Art.2. De rekenplichtige van ontvangsten belast met fiscale zaken is bevoegd voor het uitvaardigen, viseren en uitvoerbaar verklaren van dwangbevelen in het kader van de procedures waarnaar wordt verwezen in :
  1° het derde lid van artikel 14 van de ordonnantie van 27 april 1995 betreffende de taxidiensten en diensten voor het verhuren van voertuigen met chauffeur;
  2° het derde lid van de tweede paragraaf van artikel 26 van de ordonnantie van 27 april 1995 betreffende de taxidiensten en diensten voor het verhuren van voertuigen met chauffeur
  3° de zesde paragraaf van artikel 26 van de ordonnantie van 19 juli 2001 betreffende de organisatie van de elektriciteitsmarkt in het Brussels Hoofdstedelijk Gewest;
  4° de zesde paragraaf van artikel 20septiesdecies van de ordonnantie van 1 april 2004 betreffende de organisatie van de gasmarkt in het Brussels Hoofdstedelijk Gewest, betreffende wegenisdistributies inzake gas en elektriciteit en houdende wijziging van de ordonnantie van 19 juli 2001 betreffende de organisatie van de elektriciteitsmarkt in het Brussels Hoofdstedelijk Gewest;
  5° paragraaf 2 van artikel 44 van de ordonnantie van 14 juni 2012 betreffende afvalstoffen.
  In geval van afwezigheid van de rekenplichtige van de ontvangsten belast met fiscale zaken, worden de bevoegdheden bedoeld in het vorige lid uitgeoefend door de plaatsvervangende rekenplichtige van ontvangsten belast met fiscale zaken.

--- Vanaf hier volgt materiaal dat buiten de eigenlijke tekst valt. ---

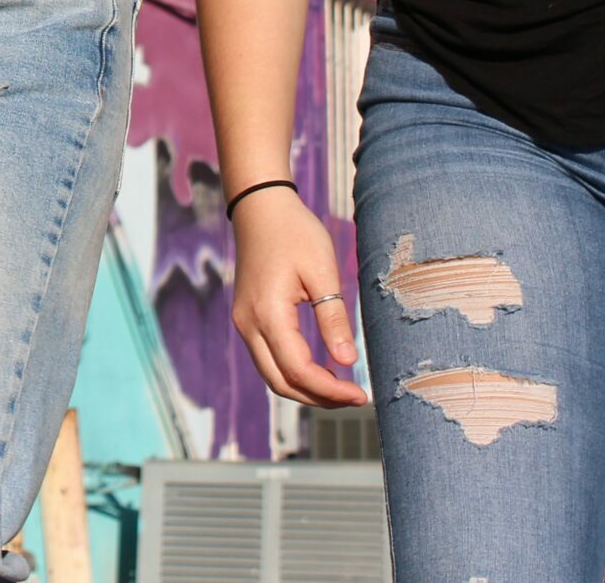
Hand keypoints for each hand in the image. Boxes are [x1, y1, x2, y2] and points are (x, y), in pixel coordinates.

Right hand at [230, 189, 369, 407]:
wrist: (260, 207)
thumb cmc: (294, 232)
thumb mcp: (321, 270)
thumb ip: (333, 317)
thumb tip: (348, 362)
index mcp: (267, 313)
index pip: (298, 370)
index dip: (330, 390)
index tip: (360, 394)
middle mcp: (249, 324)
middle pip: (280, 382)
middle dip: (317, 398)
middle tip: (353, 398)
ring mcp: (244, 322)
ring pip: (272, 375)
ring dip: (304, 389)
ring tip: (340, 388)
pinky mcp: (247, 317)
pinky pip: (268, 358)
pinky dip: (292, 372)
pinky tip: (319, 369)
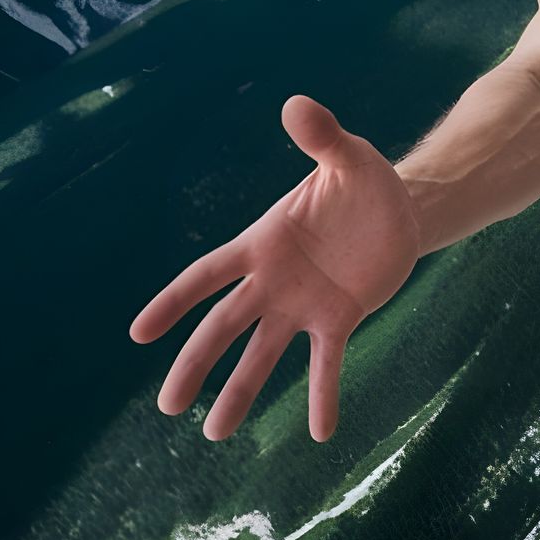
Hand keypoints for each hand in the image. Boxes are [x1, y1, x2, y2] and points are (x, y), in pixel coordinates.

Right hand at [130, 95, 421, 441]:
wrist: (401, 208)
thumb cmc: (362, 180)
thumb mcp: (347, 156)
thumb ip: (322, 137)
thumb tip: (297, 104)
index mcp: (264, 242)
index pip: (209, 274)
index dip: (174, 301)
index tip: (138, 332)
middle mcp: (274, 281)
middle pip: (225, 326)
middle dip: (195, 364)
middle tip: (168, 407)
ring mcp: (303, 305)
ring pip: (263, 354)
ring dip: (240, 392)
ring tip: (216, 435)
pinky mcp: (339, 320)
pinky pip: (325, 365)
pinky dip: (321, 397)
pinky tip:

Art.3.De rekenplichtige van ontvangsten belast met fiscale zaken is bevoegd voor :
  1° de inning van de heffing bedoeld in artikel 35, § 1, eerste lid, van de ordonnantie van 29 maart 1996 tot invoering van een heffing op de lozing van het afvalwater;
  2° het voor gezien tekenen en het uitvoerbaar verklaren van dwangbevelen bedoeld in artikel 35, § 1, eerste lid, van de ordonnantie van 29 maart 1996 tot invoering van een heffing op de lozing van het afvalwater;
  [1 3° [2 ...]2]1
  In geval van afwezigheid van de rekenplichtige van de ontvangsten belast met fiscale zaken, worden de bevoegdheden bedoeld in het vorige lid uitgeoefend door de plaatsvervangend rekenplichtige van ontvangsten belast met fiscale zaken.
  ----------
  (1)<BESL 2016-04-28/22, art. 2, 004; Inwerkingtreding : 26-06-2016>
  (2)<ORD 2017-12-07/10, art. 4,§2, 006; Inwerkingtreding : 29-12-2017>

Art. 4. Dit besluit heeft uitwerking met ingang van 1 januari 2013.